The Eighth Circuit Court of Appeals recently reaffirmed that claims-made policies only provide coverage when “the error or omission is discovered and brought to the insurer’s attention during the term of the policy.” In Ritrama, Inc. v. HDI-Gerling America Insurance Company, No. 14-3392, 2015 WL 4730916 (8th Cir. Aug. 11, 2015), the Eighth Circuit made clear that “insurance policies are meant to cover risks of future events—not known losses,” particularly in the case of claims-made policies, which only cover claims that are first discovered during the policy period, not claims known to the insured before the policy incepts.

First, the court held that the word “claim” is unambiguous, even when not defined in the policy, and affirmed the lower court’s ruling defining claim as “an assertion by a third party that the insured may be liable to it for damages within the risks covered by the Policy.” The court explained that “a mere request for information is generally insufficient to constitute a claim, whereas a demand for relief generally constitutes a claim.” The court directly denied the insured’s attempt to require an implicit or explicit “threat to sue” in the definition of a claim.
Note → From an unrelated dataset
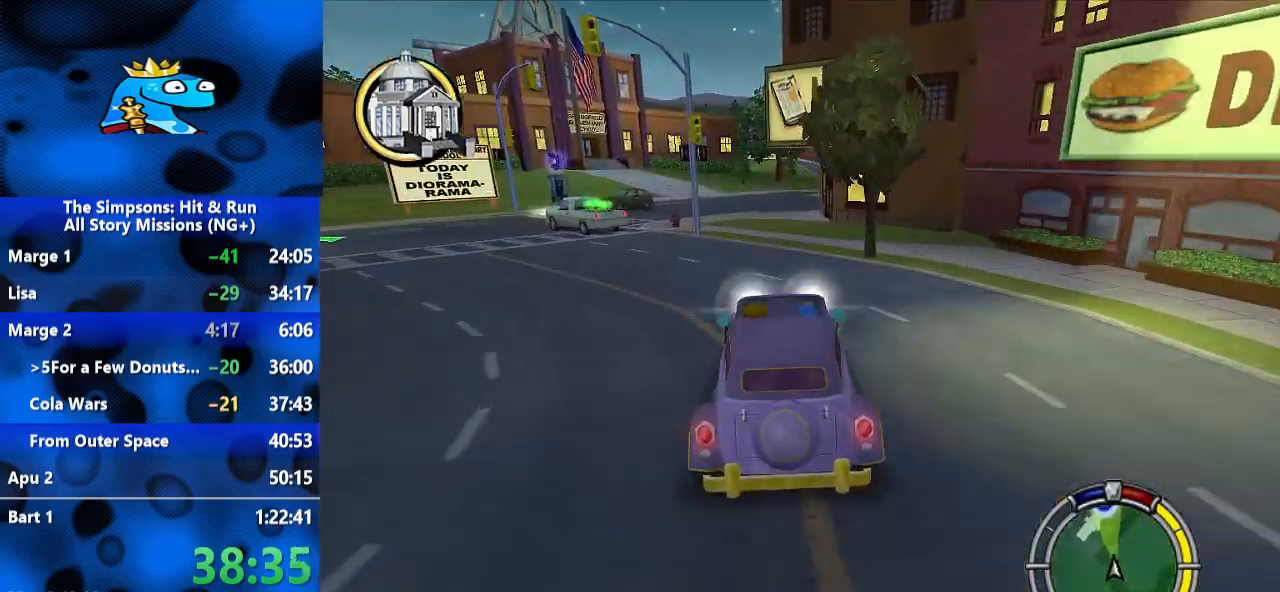
{"dt_ms": 500, "buttons": ["R2"], "left_stick": "center", "right_stick": "center", "events": [[33, "left_stick", "right"], [67, "L3", "down"], [100, "left_stick", "center"], [333, "L3", "up"]]}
For example, the court stated that “mere complaints of a defective product without a demand for relief would not fall within the general definition of a claim,” but when a claimant alleges that the insured caused damage through some acts or missions and the claimant intends to hold the insured responsible, a cognizable claim has occurred, even without threatened litigation.

The court went on to hold that the claimant had made an assertion against the insured for damages prior to the policy issuance. Communications between the insured and the claimant included the word “claim” and evidence indicated that the insured had aggressively tried to settle the claim before the damages escalated. The court found this sufficient to establish that a claim had been made against the insured prior to the claims-made policy incepting. Thus, the court affirmed the lower court’s ruling that the insurer did not have a duty to defend the insured.

This decision supports insurers who issue claims-made policies and reiterates that these policies do not provide coverage for existing claims known before the insured purchased the policy.